IL PROGETTO ACERBO

Un allargamento d'organico

    Quando l'on. Mussolini, dopo la facile vittoria della "marcia su Roma", pronunciò il famoso discorso nell'"aula sorda e grigia" di Montecitorio, vantando la propria generosità per non averne fatto, come avrebbe potuto, un luogo di bivacco dei suoi manipoli, stabilì anche la durata della Camera entro un termine variabile da due giorni a due anni, a seconda dei buoni portamenti della pupilla.

    Non si può dire che finora l'educanda abbia dato tali prove d'insubordinazione da determinare, per il bene della nazione e del fascismo, la propria immatura fine. Anche quando il Governo ottenesse, colla sua indiscussa abilità, la maggioranza dei quattro terzi prevista dall'on. Farinacci, non é supponibile che ogni tanto non si eleverebbe qualche innocua voce di protesta e di critica agli atti del Governo, e quanto ai pericoli per la solidità del Governo stesso, non ne potevano certamente sorgere da una Camera nelle condizioni di impotenza dell'attuale. Nulla quindi giustifica lo scioglimento della Camera, considerando la cosa dal punto di vista dei rapporti del fascismo verso gli altri partiti, giacché essi riconoscono unanimamente che per ora e per un tempo non definibile un'opposizione attiva al fascismo sarebbe vana e impossibile. E quanto alla situazione del Paese, non mancano buone ragioni per affermare che sarebbe stato conveniente non parlare di nuove elezioni ora che la nazione, come afferma spesso il capo del Governo, ha bisogno di quiete e di raccoglimento per dedicare le sue forze a quell'opera di ricostruzione di cui tanto si riconosce la necessità. D'altra parte, non avendo il fascismo giudicato necessario ricorrere subito alle elezioni per legalizzare col voto popolare la propria conquista, sarebbe stato ragionevole fare appello al corpo elettorale quando il fascismo avesse svolto una larga parte del suo programma di partito di Governo, mentre i capi del fascismo continuano a ripetere che l'azione svolta finora é consistita quasi unicamente dal disbrigo di lavoro arretrato, le cui soluzioni in gran parte erano già state preparate dai Governi precedenti.

══════════════════════════════

## COSA FARE
1 - Rispondi a queste domande sul brano sul progetto Acerbo:
(a) Entro quale termine Mussolini stabilì la durata della Camera?
(b) Quale maggioranza era stata prevista dall'on. Farinacci?
(c) Secondo i capi del fascismo, in che cosa è consistita finora l'azione svolta?
2 - Riporta parola per parola il tratto del brano sul progetto Acerbo che va da "Un allargamento d'organico" fino a "portamenti della pupilla.".

## MATERIALE FORNITO
══════════════════════════════

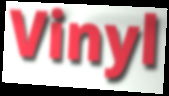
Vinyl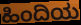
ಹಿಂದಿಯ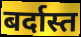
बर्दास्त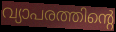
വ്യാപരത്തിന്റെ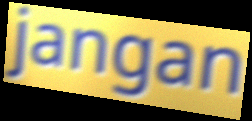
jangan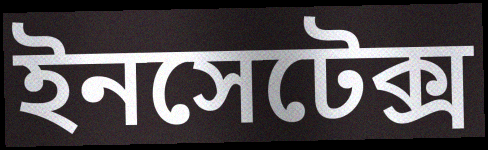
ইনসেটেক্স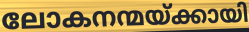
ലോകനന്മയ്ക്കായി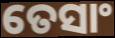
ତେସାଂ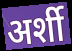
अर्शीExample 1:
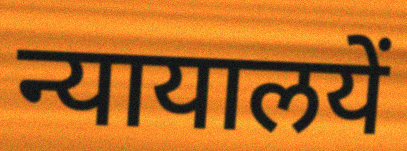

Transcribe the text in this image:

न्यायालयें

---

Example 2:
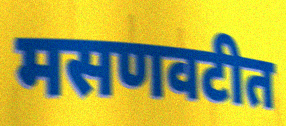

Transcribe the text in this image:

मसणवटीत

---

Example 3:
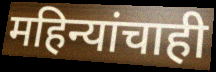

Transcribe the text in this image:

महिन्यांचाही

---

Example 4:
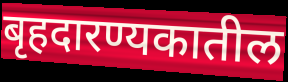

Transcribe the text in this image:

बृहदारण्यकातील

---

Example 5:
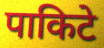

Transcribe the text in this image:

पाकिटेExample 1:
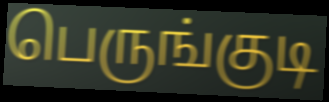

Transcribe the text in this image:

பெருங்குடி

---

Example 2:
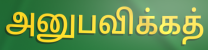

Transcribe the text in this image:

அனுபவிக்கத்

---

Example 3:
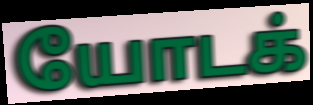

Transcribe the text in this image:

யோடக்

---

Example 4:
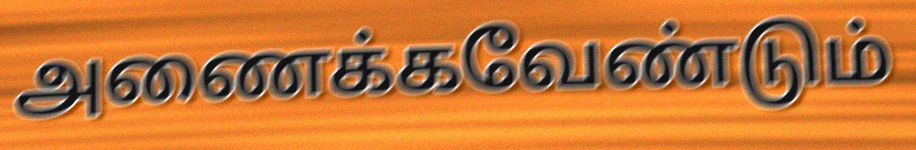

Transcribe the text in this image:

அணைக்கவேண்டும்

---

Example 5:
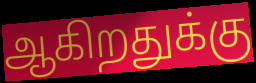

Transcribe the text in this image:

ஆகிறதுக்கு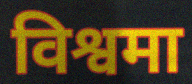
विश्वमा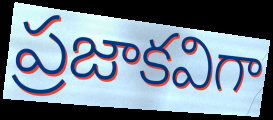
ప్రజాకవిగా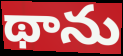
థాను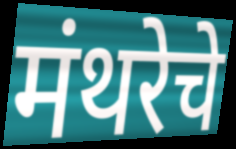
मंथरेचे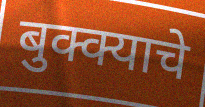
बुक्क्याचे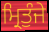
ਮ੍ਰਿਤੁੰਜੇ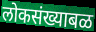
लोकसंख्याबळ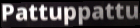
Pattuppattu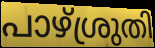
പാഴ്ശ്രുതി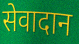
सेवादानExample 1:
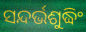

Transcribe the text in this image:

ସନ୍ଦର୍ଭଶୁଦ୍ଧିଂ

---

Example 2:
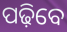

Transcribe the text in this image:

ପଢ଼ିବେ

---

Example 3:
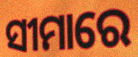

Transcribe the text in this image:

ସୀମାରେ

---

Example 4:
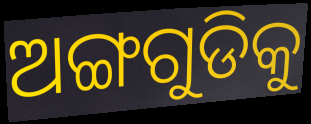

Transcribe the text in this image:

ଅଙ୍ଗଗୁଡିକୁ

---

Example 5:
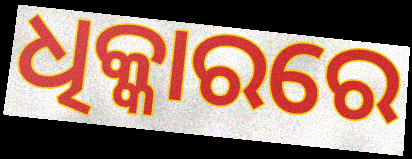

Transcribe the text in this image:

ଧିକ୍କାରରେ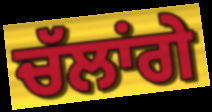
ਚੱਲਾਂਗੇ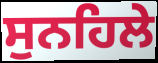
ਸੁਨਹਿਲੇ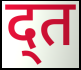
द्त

══════════════════════════════

## RISPOSTE AI COMPITI
1 -
(a) Entro un termine variabile da due giorni a due anni.
(b) La maggioranza dei quattro terzi.
(c) Quasi unicamente nel disbrigo di lavoro arretrato.

2 -
Un allargamento d'organico

    Quando l'on. Mussolini, dopo la facile vittoria della "marcia su Roma", pronunciò il famoso discorso nell'"aula sorda e grigia" di Montecitorio, vantando la propria generosità per non averne fatto, come avrebbe potuto, un luogo di bivacco dei suoi manipoli, stabilì anche la durata della Camera entro un termine variabile da due giorni a due anni, a seconda dei buoni portamenti della pupilla.